The government says the 16-year-old fell and hit her head after experiencing a drop in blood pressure.
Tehran, Iran – A teenage Iranian girl has died weeks after suffering a serious injury during an incident at a Tehran metro station, where the Iranian government and activists have offered differing accounts of what exactly happened.
Armita Geravand, 16, died in a hospital in the capital after 28 days of being in the intensive care unit, state media confirmed on Saturday.
The incident happened on October 1 when Geravand, who was not wearing the mandatory headscarf required by Iranian law, entered the Shohada metro station.
CCTV footage released by Iranian authorities showed Geravand entering the station, going into a small shop inside, and then getting into a metro car with two other school friends.
The footage, this time from outside the metro car where the incident took place, then shows one of the friends backing up a moment after entering the metro car, and it appears someone has fallen. Geravand is then seen being carried out of the car completely unconscious.
No footage was shown from inside the metro car as authorities said there were no cameras inside.
Foreign-based human rights organisations and activists have claimed Geravand was harassed by government agents for the absence of her hijab.
The government has denied this allegation, saying she experienced a drop in blood pressure which caused her to fall and hit her head.
State media also released an interview with Geravand’s parents who said she fell and there was no physical altercation. Activists say the video may have been filmed under duress, a practice the government previously denied engaging in.

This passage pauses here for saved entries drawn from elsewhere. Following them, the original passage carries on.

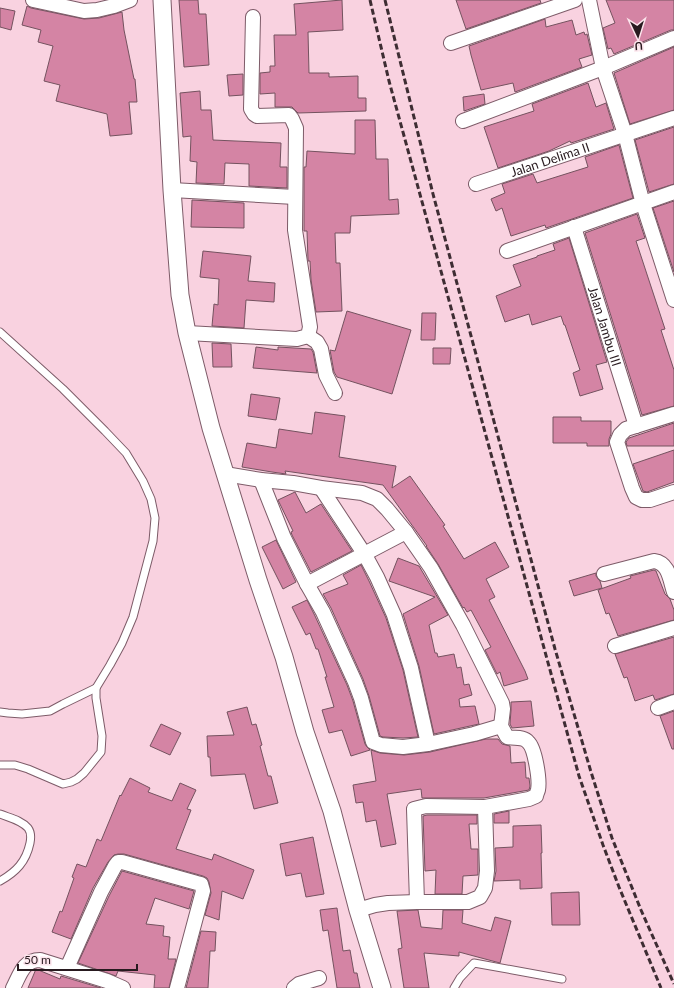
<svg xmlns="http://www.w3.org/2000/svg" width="674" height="988" font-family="Lato,sans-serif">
<rect width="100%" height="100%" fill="#f9d2e0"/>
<g fill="#d484a4" stroke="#74525f">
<polygon points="179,0 198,0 199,14 206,14 209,65 184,67"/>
<polygon points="342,0 343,30 308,32 309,73 329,73 329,77 358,76 358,98 366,98 366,111 298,113 292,107 275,107 275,93 260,94 260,73 270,72 270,66 275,66 274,35 296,35 294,4"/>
<polygon points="456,0 540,0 541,3 466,29"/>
<polygon points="606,0 674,0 674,30 671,30 614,54 611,48 608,49 603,28 615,23"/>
<polygon points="27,6 31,8 84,19 99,18 122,12 124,30 134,79 135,79 137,102 129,102 132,134 110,136 107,114 56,101 60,85 44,81 53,46 38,42 41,30 22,25"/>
<polygon points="0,8 15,11 11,30 0,27"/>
<polygon points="545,19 546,27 572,20 576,35 584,32 585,35 587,34 592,55 579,59 582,67 515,92 513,83 481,90 471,55 469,46"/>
<polygon points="674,47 674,110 630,124 614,73"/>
<polygon points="243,74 243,95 229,96 227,75"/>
<polygon points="588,83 596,107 606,103 614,129 571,143 570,141 549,151 498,168 484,127 534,111 532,104"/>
<polygon points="200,91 201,110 211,110 213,140 281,143 280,167 287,167 287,188 249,186 249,164 225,163 224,184 196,183 197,162 190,161 191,136 183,137 180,93"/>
<polygon points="484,94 485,104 464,111 463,97"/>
<polygon points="355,120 375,120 376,159 388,159 389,200 398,199 399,214 351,216 350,233 335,233 336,263 340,263 342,311 316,312 311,280 310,261 308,261 308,260 307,231 304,231 304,167 306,167 307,151 355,154"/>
<polygon points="674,127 674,184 649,192 635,140"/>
<polygon points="619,145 633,198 546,228 545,225 511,236 502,208 496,211 491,199 505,193 502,184 533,174 537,183 588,167 585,157"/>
<polygon points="192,200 244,203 244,228 191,227"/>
<polygon points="674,201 674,272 653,208"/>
<polygon points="637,214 645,238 636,241 665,329 661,330 674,370 674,406 642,415 585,233"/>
<polygon points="569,238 607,362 596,365 603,389 580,396 573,373 580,370 565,325 564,325 561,316 532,325 529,314 505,322 496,296 521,286 513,265 537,257 537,256 555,250 553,244"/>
<polygon points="203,251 251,256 248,281 275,283 274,302 246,300 244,328 212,326 214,304 218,305 219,279 200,277"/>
<polygon points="347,311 411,330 392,394 337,377 334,372 330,350 335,351"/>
<polygon points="422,313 436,313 435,340 421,340"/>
<polygon points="212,343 231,344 232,367 213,367"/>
<polygon points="256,347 278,350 278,347 311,349 313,352 317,373 253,368"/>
<polygon points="433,348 451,348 450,364 433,364"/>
<polygon points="251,394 280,398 276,420 248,416"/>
<polygon points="315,412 345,416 339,457 396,466 392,488 410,476 445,525 443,526 464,559 495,542 509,567 486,579 495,597 489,600 525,671 528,679 504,686 500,672 497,674 485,650 491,647 471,610 467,612 464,607 463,608 438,564 426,546 427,546 383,485 285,471 286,474 272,472 242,467 247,443 276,448 279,429 312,434"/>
<polygon points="553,417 581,417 581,421 611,421 611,434 609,439 609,446 587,446 587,443 553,443"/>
<polygon points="674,423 674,446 627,446 626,442 629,438"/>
<polygon points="674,450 674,482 647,492 643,491 633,464"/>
<polygon points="295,492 306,513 321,504 352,551 311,572 292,535 291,532 293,531 278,500"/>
<polygon points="276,540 296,582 283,589 262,547"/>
<polygon points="398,558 419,566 448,615 429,625 435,653 437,653 438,657 454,654 457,668 461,667 464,685 469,684 472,695 459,699 460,707 475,706 479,724 434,734 419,666 403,614 435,597 389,581"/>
<polygon points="361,565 369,581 386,618 403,670 418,737 403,738 383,737 380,736 369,696 363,679 331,608 323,594 348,584 343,575"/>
<polygon points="654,570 656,571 665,594 670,599 674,610 674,620 618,636 609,613 606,614 598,590 631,578 630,576"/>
<polygon points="596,573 596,576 600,581 602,588 574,596 569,581"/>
<polygon points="307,600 315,616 347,685 353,701 365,744 367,747 370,750 351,756 342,730 329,733 322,710 334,707 325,677 327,677 318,649 316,649 310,633 306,635 292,607"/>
<polygon points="674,637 674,694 655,700 653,695 635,701 627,677 624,678 615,654"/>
<polygon points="531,701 534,726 512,728 510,724 511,710 511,702"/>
<polygon points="247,707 252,725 256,724 262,745 260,746 268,776 271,776 278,803 254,809 245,774 211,776 210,757 208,757 207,736 234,735 227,712"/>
<polygon points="674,711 674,749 672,749 660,716"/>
<polygon points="161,724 181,733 170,755 150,746"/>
<polygon points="486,739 498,739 502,744 510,746 511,763 525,762 526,778 529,778 530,786 529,790 484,798 422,798 421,789 387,794 396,844 381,847 376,820 366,822 363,802 356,803 353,785 376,781 371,750 380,753 404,755 430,752"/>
<polygon points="130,778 150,788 148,792 172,801 180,783 196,790 187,809 191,810 176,849 212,860 214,854 254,870 243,899 222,891 219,920 205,915 211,893 209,882 207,878 203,876 124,854 118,854 114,855 108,862 93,888 71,939 52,932 60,911 62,912 74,878 72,877 77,864 86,867 97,839 101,841 120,795 121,796"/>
<polygon points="509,811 509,823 494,823 494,814"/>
<polygon points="427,815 477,815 477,824 469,824 471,849 478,849 478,875 463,876 462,894 435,894 436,870 425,871 423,816"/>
<polygon points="541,825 542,853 541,853 542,888 520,889 520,880 494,881 496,871 495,848 513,847 513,826"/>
<polygon points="313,837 324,894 306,897 301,873 286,876 280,844"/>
<polygon points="122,871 194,891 189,909 155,898 146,924 164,926 163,936 170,937 168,959 176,959 169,988 154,988 155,975 118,971 116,976 78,963 109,896"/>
<polygon points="579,892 580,925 552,925 551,893"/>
<polygon points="337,908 343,951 350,950 354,973 357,973 360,988 337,988 328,930 323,931 320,910"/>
<polygon points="418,910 421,927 442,929 443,910 463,910 462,923 491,931 495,917 511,921 500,963 459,952 459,956 424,953 429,988 404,988 398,949 402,948 397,911"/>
<polygon points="201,931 216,932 215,951 210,951 208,988 186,988"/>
<polygon points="36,969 60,979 61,976 101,988 28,988"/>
</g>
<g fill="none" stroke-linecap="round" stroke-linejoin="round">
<g stroke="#7d5b68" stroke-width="9">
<g id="service">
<polyline points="0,332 63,389 105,431 126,453 143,481 151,499 155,518 153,541 133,617 122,643 110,665 96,688 96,698 102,736 101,752 84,773 77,779 71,782 63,784 28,769 15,765 0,765"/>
<polyline points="0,712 8,713 22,714 50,711 63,704 96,688"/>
<path d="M0,814c10,4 21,6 28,14 3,4 3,10 2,15 -4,19 -14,29 -30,38"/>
<polyline points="454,988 460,978 474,963 562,979"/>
</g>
</g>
<g stroke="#7d5b68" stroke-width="16">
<g id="minor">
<polyline points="33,0 84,11 97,10 114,6 130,0"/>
<polyline points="589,0 603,68 625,134 643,204 674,300"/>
<polyline points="451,43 575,0"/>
<polyline points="463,121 603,68 674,38"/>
<path id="s1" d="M476,184l198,-66"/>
<polyline points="172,190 295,197"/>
<path id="s2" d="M574,227l62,199"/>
<polyline points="507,251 674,192"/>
<polyline points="187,333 297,339 308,336 310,327 295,230 296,128 292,119 289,115 257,116 254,114 251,109 253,17"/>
<polyline points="308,336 317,342 321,349 326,375 335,393"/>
<polyline points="674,414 626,429 620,435 617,442 632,488 636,497 642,500 650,500 674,492"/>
<path d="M225,474l36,6 32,3 28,5 41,5 15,6 10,10 19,23 25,36 32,57 39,78 1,6 -2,17 6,11c7,2 16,-1 21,5 7,6 12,38 10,48 0,0 -2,5 -2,6l-7,3 -44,8 -59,-1 -12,3 3,93"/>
<polyline points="261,480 284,538 307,584 323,612 355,682 361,698 373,742 381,745 403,747 428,744 474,734 501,726"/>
<polyline points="321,488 365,555 377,577 394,615 411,668 428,744"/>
<path d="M604,574l50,-13c15,2 16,19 20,31"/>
<polyline points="307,584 406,532"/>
<polyline points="615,646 674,628"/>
<polyline points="658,708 674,702"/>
<polyline points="358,910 375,905 388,903 417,902 468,902 480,897 485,888 487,871 485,807"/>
<polyline points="67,968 101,892 115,866 118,862 122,862 197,883 201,884 203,891 177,988"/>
<path d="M13,988c7,-13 10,-28 27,-28l67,21 16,7"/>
<polyline points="294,988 299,984 319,978"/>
</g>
</g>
<g stroke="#7d5b68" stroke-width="19">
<polyline id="tertiary" points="162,0 172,190 180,295 187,333 211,428 258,580 284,657 305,732 332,811 358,910 382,988"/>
</g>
<use href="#service" stroke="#fff" stroke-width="7"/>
<use href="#minor" stroke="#fff" stroke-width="14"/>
<use href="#tertiary" stroke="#fff" stroke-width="17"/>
<g stroke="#3e2d33" stroke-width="3" stroke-dasharray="6 3" stroke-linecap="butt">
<polyline points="370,0 389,81 579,776 603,845 619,887 661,988"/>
<polyline points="385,0 433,194 555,649 591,772 612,838 641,910 674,984"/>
</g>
</g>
<g text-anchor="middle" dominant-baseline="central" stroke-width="3" stroke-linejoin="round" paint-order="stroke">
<g font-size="13" fill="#281a1f" stroke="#fce4ec">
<text stroke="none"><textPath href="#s1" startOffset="78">Jalan Delima II</textPath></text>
<text stroke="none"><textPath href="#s2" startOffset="104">Jalan Jambu III</textPath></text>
</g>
</g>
<g transform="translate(638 36) rotate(176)" stroke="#fce4ec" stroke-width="3" paint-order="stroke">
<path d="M0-3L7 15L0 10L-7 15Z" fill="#281a1f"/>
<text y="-6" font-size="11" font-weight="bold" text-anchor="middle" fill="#281a1f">U</text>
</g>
<path d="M18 964v6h119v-6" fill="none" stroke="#281a1f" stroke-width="2"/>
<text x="24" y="964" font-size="12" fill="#281a1f" stroke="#fce4ec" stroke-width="3" paint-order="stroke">50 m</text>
</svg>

A report by a foreign-based rights group earlier this month said Geravand’s mother was arrested. The claim was denied by the Iranian judiciary.
The incident came more than a year after the death in police custody of 22-year-old Mahsa Amini, who was arrested by the morality police in Tehran for allegedly not adhering to the mandatory hijab rules in place since Iran’s 1979 Islamic Revolution.
Amini’s death sparked widespread protests across Iran that lasted for months and turned deadly.
A United Nations fact-finding mission was established following the protests, with Iran saying it wouldn’t not cooperate as it sees it as politically motivated to exert pressure on Tehran.
Amnesty International earlier this month released a statement to call on the Iranian government to allow for an independent investigation into Geravand’s death, which would also include the UN mission.
A new hijab law, which will bring new and harsher penalties for people found by authorities to be non-compliant with mandatory hijab requirements, is currently undergoing final consideration.